I'm gonna offer the counter-perspective here. I've been behind the Great Firewall. It's not nearly as pernicious as a lot of media make it out to be. Annoying? Yes. Illogical at times? Hells yes. Relatively easy to bypass? Well, you can walk into almost any Internet bar and find a dozen folks with flash drives containing proxylists and/or software to bypass the Great Firewall. It's like a rite of passage into the Internet user community there to learn how to do this.
The CCP has not actively stated its stance on "subversive" websites as yet, but I think there have been a few incidents where activist websites have been taken down through the regime's hackers.

This is an important point: there hasn't been a strong need for the state to directly intervene in the last couple of years, because of the rise of a class of young "patriotic" (i.e. nationalist) hackers, who will go out of their way to target Tibetan independence sites, news organizations who are preceived as critical of China, etc. This is one of the reasons the recent phishing scam run out of Jinan is so problematic -- it very well could have been an attack totally independent of the government. At the same time, the PLA is trying to find and recruit some of these hackers for "cyberwarfare battalions" so it really blurs the lines. I do think that part of the impetus behind recruitment is not only to harness their skills for state purposes but also to keep tabs on them and hopefully keep them from triggering an international incident.

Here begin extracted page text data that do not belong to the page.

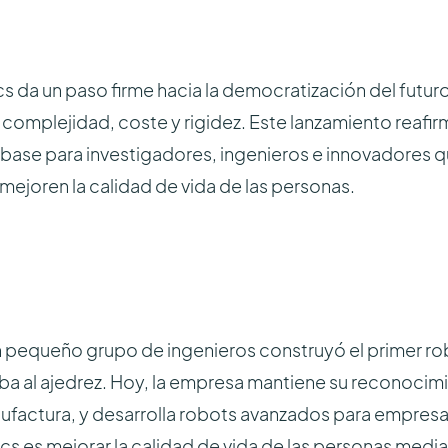
s da un paso firme hacia la democratización del futur
e complejidad, coste y rigidez. Este lanzamiento reaf
e base para investigadores, ingenieros e innovadores 
mejoren la calidad de vida de las personas.
 pequeño grupo de ingenieros construyó el primer r
 al ajedrez. Hoy, la empresa mantiene su reconocimi
nufactura, y desarrolla robots avanzados para empresa
 es mejorar la calidad de vida de las personas mediant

By analogy, the last time the PRC decided to stoke up anti-Japanese propaganda for political purposes (in 2005), it got way out of hand beyond what they wanted, with it turning into outright riots in places, businesses set on fire, Japanese nationals attacked, etc. The PRC actually censored media reporting of the protests/riots and attempted to crack down on it, which placed them in a delicate position of arresting Chinese citizens for violently protesting against the Japanese, when official government narratives had been protesting the same thing only a few days earlier. This inherent contradiction is probably why they suppressed news of the riots. It's been interesting to see that they haven't broken out the anti-Japanese stick in a big way since then. Likewise, I think they want to keep the indigenous Chinese hackers at close reach to keep them from going off and committing aggressive cyberattacks against Japan or the US or whoever when Beijing wants a moderate response.

The growth of that virulent sort of nationalism among Chinese youth is what worries me a lot more than government censorship. Even Mao was supposedly dismayed by some of what the youth-driven Red Guards did in his name during the Cultural Revolution, but was too unnerved to intervene until after he had purged their leadership, lest they decide he wasn't revolutionary enough and lead a coup attempt against him. He created a monster he couldn't control, and I think the PRC is beginning to feel the same way about some of their youth today.